_DATA PROVIDED_:
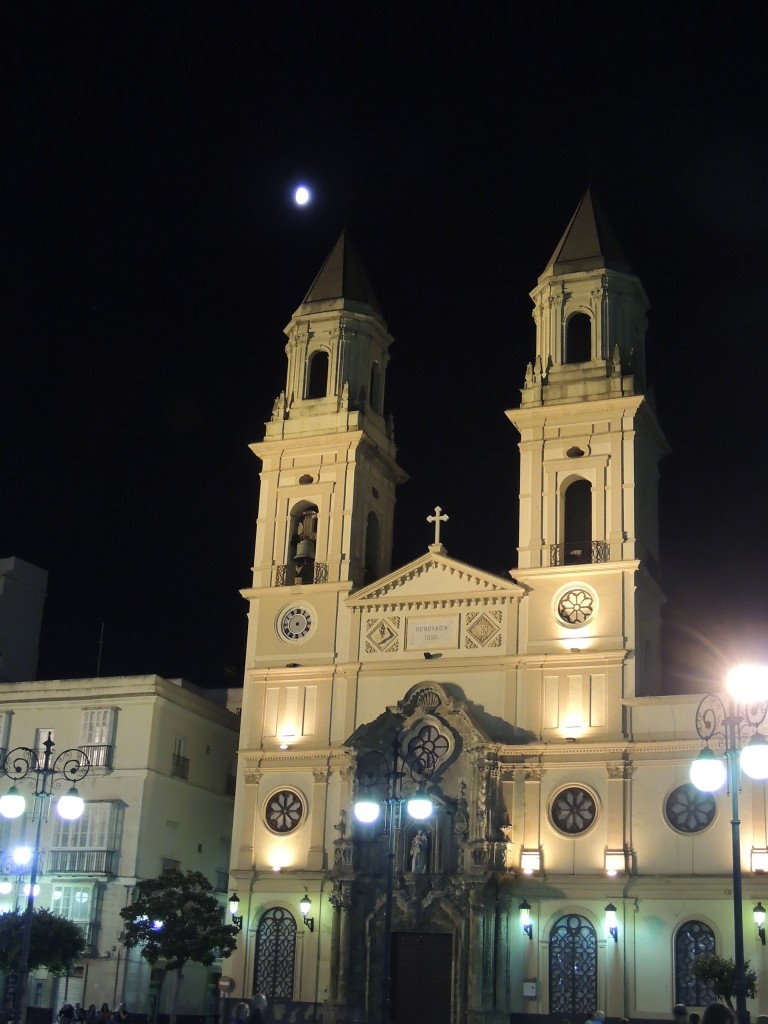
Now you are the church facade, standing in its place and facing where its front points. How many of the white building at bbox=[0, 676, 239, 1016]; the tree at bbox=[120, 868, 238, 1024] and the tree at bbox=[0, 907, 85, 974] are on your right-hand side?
3

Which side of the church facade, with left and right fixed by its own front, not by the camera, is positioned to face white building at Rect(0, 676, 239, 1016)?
right

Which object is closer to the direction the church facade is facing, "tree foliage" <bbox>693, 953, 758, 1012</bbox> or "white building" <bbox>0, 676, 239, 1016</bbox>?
the tree foliage

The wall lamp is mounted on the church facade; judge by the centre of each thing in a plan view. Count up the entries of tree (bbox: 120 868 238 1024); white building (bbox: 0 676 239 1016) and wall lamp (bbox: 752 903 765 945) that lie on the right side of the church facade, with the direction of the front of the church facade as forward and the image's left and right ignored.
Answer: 2

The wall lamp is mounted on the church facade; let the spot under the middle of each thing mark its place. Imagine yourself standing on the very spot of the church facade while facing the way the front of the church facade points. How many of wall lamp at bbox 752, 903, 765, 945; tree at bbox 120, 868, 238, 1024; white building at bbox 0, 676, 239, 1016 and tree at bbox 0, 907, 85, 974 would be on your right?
3

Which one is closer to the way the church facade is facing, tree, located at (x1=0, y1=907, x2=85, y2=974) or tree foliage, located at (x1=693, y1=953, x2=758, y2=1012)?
the tree

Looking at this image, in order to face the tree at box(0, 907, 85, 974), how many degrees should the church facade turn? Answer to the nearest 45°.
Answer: approximately 90° to its right

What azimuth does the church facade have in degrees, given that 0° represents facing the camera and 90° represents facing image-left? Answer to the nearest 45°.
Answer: approximately 0°

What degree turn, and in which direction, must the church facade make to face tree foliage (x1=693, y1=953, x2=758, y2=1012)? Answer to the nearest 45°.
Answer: approximately 45° to its left
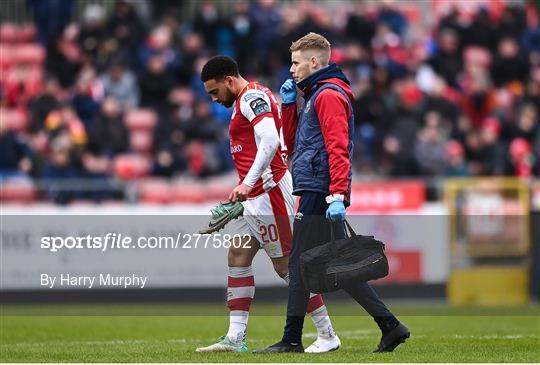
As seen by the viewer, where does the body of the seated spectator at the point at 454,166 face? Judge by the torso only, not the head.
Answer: toward the camera

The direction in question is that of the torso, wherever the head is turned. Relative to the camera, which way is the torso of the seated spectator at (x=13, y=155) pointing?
toward the camera

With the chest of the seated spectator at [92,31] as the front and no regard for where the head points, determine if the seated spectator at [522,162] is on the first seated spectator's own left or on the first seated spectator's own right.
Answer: on the first seated spectator's own left

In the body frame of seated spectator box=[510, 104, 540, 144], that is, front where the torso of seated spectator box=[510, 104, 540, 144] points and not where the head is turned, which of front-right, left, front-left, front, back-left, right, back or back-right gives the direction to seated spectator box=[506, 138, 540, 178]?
front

_WORK TASK_: Reproduce the material verbatim, from its beginning up to and including the line that contains "Answer: approximately 90° to its right", leaving out the pictures.

_WRITTEN REPLY_:
Now you are the church facade, standing in its place and facing where its front points. How many of the white building at bbox=[0, 676, 239, 1016]; the tree at bbox=[120, 868, 238, 1024] and the tree at bbox=[0, 907, 85, 974] are on your right-hand side?
3

Which side of the church facade, with left and right fixed by its own front, not by the camera, is positioned to face white building at Rect(0, 676, 239, 1016)?
right

Which object is closer to the direction the church facade is facing, "tree foliage" <bbox>693, 953, 758, 1012</bbox> or "white building" <bbox>0, 676, 239, 1016</bbox>?
the tree foliage

The wall lamp is mounted on the church facade; judge by the centre of each thing in a plan view. Count up the entries of tree (bbox: 120 868 238 1024); white building (bbox: 0 676 239 1016) and wall lamp (bbox: 752 903 765 945) that lie on the right side of the church facade, with the direction of the front of the church facade as forward and the image's left and right ignored.
Answer: 2

The wall lamp is mounted on the church facade; let the spot under the middle of each thing mark its place. Imagine yourself standing on the very spot of the church facade while facing the way the front of the church facade points. How many of wall lamp at bbox 752, 903, 765, 945; tree at bbox 120, 868, 238, 1024; white building at bbox 0, 676, 239, 1016 and tree at bbox 0, 907, 85, 974 would be on your right?
3

Which one is closer to the way the church facade is facing, tree, located at (x1=0, y1=907, x2=85, y2=974) or tree foliage, located at (x1=693, y1=953, x2=758, y2=1012)?
the tree

Looking at this image, in order to face the tree at box(0, 907, 85, 974), how many degrees should the church facade turn? Answer to the nearest 45°.
Answer: approximately 90° to its right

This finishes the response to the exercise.